A dozen or so women have gathered in Madge Palumbo’s well-appointed Arlington Ridge living room. Surrounded by nautical paintings and snacking on a spread of cookies and tea, they’re contemplating how they might have fared in the hollows of Appalachian Kentucky during the Great Depression.
They’ve assembled to discuss The Giver of Stars by Jojo Moyes and The Book Woman of Troublesome Creek by Kim Michele Richardson—similar historical novels about the packhorse librarians of the 1930s who traveled through Appalachia, delivering books to underserved mountain communities.
“These women were fierce,” Nancy Swain, the meeting’s official “reviewer,” says in her opening remarks. She summarizes each book’s plot and then asks attendees to comment on the deprivation the characters endured.
“You can escape your empty stomach by reading,” Joan Quinn says thoughtfully. “In these stories, you have children who are starving to death, but who are so in love with the books and what books bring to their lives.”
Therein lies a sliver of common ground between past and present. When it comes to loving literature, the members of this book club (and that’s its official name: The Book Club) can relate. Helen Hyman, a former Arlington schoolteacher, founded the club in 1967 to bring neighborhood moms together while their kids were in school. More than half a century later, it’s one of the longest continuously operating book clubs in the D.C. metro area.

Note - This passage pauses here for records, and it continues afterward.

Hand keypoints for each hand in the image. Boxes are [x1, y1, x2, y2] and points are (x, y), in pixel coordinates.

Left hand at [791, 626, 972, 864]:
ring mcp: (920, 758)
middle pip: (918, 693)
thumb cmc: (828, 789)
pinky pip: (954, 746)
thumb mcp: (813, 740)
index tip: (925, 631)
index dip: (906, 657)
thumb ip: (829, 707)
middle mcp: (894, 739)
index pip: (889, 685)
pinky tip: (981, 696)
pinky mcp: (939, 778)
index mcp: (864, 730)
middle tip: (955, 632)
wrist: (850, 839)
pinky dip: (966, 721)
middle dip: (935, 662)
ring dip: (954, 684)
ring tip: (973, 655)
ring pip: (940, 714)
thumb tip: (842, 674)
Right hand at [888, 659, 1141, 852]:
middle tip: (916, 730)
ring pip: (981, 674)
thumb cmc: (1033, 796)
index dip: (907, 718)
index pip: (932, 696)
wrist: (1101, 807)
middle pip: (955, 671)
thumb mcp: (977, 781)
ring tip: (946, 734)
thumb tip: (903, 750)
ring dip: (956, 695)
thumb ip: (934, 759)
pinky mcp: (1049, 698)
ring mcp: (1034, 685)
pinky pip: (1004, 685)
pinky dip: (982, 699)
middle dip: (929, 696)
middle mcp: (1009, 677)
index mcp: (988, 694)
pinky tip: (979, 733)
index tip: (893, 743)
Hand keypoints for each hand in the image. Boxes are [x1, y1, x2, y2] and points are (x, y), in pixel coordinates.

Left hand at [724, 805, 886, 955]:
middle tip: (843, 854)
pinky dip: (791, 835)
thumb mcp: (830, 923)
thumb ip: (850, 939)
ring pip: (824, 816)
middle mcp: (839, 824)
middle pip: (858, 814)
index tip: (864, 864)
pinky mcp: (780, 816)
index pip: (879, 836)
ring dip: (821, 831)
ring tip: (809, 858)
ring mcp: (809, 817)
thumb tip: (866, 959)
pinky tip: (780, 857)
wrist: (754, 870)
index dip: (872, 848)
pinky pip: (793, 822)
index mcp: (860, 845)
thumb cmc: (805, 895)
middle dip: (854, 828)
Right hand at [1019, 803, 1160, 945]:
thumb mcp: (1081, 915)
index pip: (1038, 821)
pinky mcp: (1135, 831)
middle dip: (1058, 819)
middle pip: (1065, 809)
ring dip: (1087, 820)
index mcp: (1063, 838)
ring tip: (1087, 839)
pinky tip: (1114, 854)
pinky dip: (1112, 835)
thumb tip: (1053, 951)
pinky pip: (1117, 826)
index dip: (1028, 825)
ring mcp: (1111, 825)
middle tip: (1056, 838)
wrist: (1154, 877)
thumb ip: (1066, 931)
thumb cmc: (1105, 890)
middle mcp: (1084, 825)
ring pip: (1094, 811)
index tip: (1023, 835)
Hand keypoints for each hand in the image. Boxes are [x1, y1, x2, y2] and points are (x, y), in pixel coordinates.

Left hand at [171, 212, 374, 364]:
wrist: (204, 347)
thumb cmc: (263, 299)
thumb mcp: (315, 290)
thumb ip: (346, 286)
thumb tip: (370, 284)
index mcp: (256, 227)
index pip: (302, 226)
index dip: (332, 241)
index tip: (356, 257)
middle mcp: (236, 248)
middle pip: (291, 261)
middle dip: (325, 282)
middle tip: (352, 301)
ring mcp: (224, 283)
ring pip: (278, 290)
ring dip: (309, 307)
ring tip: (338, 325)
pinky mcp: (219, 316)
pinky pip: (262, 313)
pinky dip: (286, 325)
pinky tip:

“I don’t think we’d be together if we didn’t have a love of reading,” Hyman says. “We really try very hard to respect [each other’s] opinions. They could be very different from our own, but we all speak up. That’s what makes a book club worthwhile.”
In the beginning, most of the women Hyman invited were (like she was) married with young children and craving the intellectual company of other adults. In the decades since, the club’s members have moved through subsequent life stages together—kids’ graduations, divorces, retirement, grandchildren, the deaths of spouses and friends.
Over time, the group has developed some agreed-upon rules. Membership is generally limited to the Arlington Ridge neighborhood, although neighbors from adjacent Aurora Highlands have also joined over the years. Members can stay in the club even if they move away—something that’s happened with greater frequency as people have aged, downsized and relocated into different living situations.
The club has capped its roster at 15, “generally the size most people can accommodate in their living rooms,” says club archivist Marge Gazzola. They meet most months of the year (save an unwelcome intermission during the pandemic), with one person hosting and another person serving as the “reviewer” on a rotating basis.
“I feel like I’m always learning something new from these women,” Hyman says. “Their take on the same subject might be so different. They may have another way of looking at the topic. It opens your ability to take a new idea and form an opinion about something.”
Organizers tend to choose books that have been in print for a while, which makes library editions easier to access. While there have been concerted efforts to cover an array of genres—history, philosophy, biography—most of the selections are fiction and narrative nonfiction. Recent favorites include A Gentleman in Moscow by Amor Towles, The Splendid and the Vile by Erik Larson, The Boys in the Boat by Daniel James Brown and The Overstory by Richard Powers.
For the sake of polite company, they avoid politics, though news headlines have a way of seeping into the conversation. “What is happening in the world is usually not related to our choice of books,” Hyman says, “but often current events come up in discussion.”
Quinn can’t help drawing parallels between the violence that surrounded the packhorse librarians of the Great Depression and the pervasive gun violence of today. “In a rough society, the presence of guns means you have enormous amounts of violence,” she says.
As the critique of The Giver of Stars and Troublesome Creek continues, others find fault with what they see as trite plotlines and predictable happy endings. “This is a Romance Channel-style narrative arc,” one reader laments.
The club occasionally organizes field trips around specific books. They visited the Phillips Collection to see the Pierre-Auguste Renoir painting Luncheon of the Boating Party after reading the novel of the same name by Susan Vreeland. Another outing took them to an IMAX film on monarch butterflies on the heels of Flight Behavior, Barbara Kingsolver’s novel featuring the migratory insects.
Hyman describes the literary discussions as an escape from the routines, relationships and pressures of daily life. “We’ve got military wives, civilian wives, career women,” she says. “Even though we don’t socialize with each other so much—some do, some don’t—the time that we do spend together at these meetings means so much to me.”
Back in Palumbo’s living room, guests nibble on cookies as Swain quotes from The Washington Post’s review of The Giver of Stars.
The book, she reads, “is a celebration of love, but also of reading, of knowledge, of female friendship, of the beauty of our most rural corners and our enduring American grit.”
Having seen each other through so many of life’s changes over five decades, and being bound together by a love of books and conversation, The Book Club is, in its own way, a celebration of reading, female friendship and true American grit, too.
Kim O’Connell is a former English major based in Aurora Highlands whose favorite book-related memory is meeting her childhood idol, Judy Blume.